Wednesday, March 19, 2008

Lucid Dreaming Redux... Parallel Universes, Parallel Projects?

While I was reading up on Philip K Dick (on Wikipedia, I must admit), and on recollecting some of the themes of films that have been adapted from his work, it occurred to me that a recurring theme in his work are that of parallel universes and simulacra. These tend to become plot vehicles and/or set pieces for the antihero characters in his novels... say, the possibility of viewing "parallel scenario of the future" which allows prospective criminals to be apprehended before the crime is actually committed, in "Minority Report"; or multiple identities, and therefore multiple trajectories of life, courtesy of a mind-altering drug, in "A Scanner Darkly".

(On the same page, for a truly trippy experience, rent "Altered States" which starred a younger and more follicled Ed Harris.)

I couldn't help but notice that Sern Hong's "Pirated City" thesis project bore themes that reverberated with the above. The constant link-up of his projects between Los Angeles and Singapore - and even the mechanics of the execution of the projects (Jawn's and Sern Hong's collaborative "Verticity" being one of them) - is somewhat akin to drawing a line in an attempt to connect those parallel simulacra (in this case, the time-space trajectory in LA and that in Singapore, or visions of which). I might be pushing it here - and it's likely that Sern Hong drew from similar sources - but what we might be looking at is a treasure-trove of material that can be drawn from, and which are still being drawn from, three decades after Dick's seminal work. (No pun or innuendo intended at all.)

Pirated City

Bleak cities in various stages of dystopia, which in this day and age could just well be defined as those which pride digital media exchange over the power of physical architecture, as backdrops of Philip Dick's protagonists - "Bladerunner" being the best example, mirroring Los Angeles in dystopia) - could've also led to that thought...

Blade Runner


Reading that Dick drew upon Carl Jung's theories and hypotheses was something very enlightening (and slightly goosebump-raising) as well, as his "collective unconscious" theory was something substantially referenced in my M.Arch thesis. This may be a bit of a far reach, but the whole rhizome idea which premises the thesis project - whether biological or Deleuzian - bases itself on multiple entities which function independently, and are almost mutually exclusive save for their source. One could (in a state of lucidity, probably) allude this to parallel space-time universes which begin from the same event, or multiple personalities originating from the same person, each personality functioning and behaving differently and taking completely different trajectories.
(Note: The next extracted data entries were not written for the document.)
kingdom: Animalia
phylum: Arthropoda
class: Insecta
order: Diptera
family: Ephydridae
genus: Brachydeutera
The Deleuzian Rhizome (or its unfathered variant) in the flesh!

And as Hollywood draws upon these great works on existentialism and the multiple self from yesteryear, so too do architecture students in various states of delirium, and boy, isn't that a whole lot of fun. For if space and time keep going in an endless continuum, and if we think there are multiple "space-time" entities, then it would follow that there will always be parallel universes from which our imagination (and architecture ideas!) can be drawn.